Starting from the line that contains "left eye: (1034, 658)", give back every line through the end of the listing exactly as written and no other line.
DATA TO PROCESS START
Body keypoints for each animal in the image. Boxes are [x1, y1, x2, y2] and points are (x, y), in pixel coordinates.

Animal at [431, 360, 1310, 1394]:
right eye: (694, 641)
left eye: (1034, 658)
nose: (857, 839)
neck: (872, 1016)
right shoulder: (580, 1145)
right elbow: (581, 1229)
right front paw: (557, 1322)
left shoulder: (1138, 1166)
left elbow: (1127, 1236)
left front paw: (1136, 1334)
DATA TO PROCESS END
* COMPLETED EXERCISE:
left eye: (1034, 658)
nose: (857, 839)
neck: (872, 1016)
right shoulder: (580, 1145)
right elbow: (581, 1229)
right front paw: (557, 1322)
left shoulder: (1138, 1166)
left elbow: (1127, 1236)
left front paw: (1136, 1334)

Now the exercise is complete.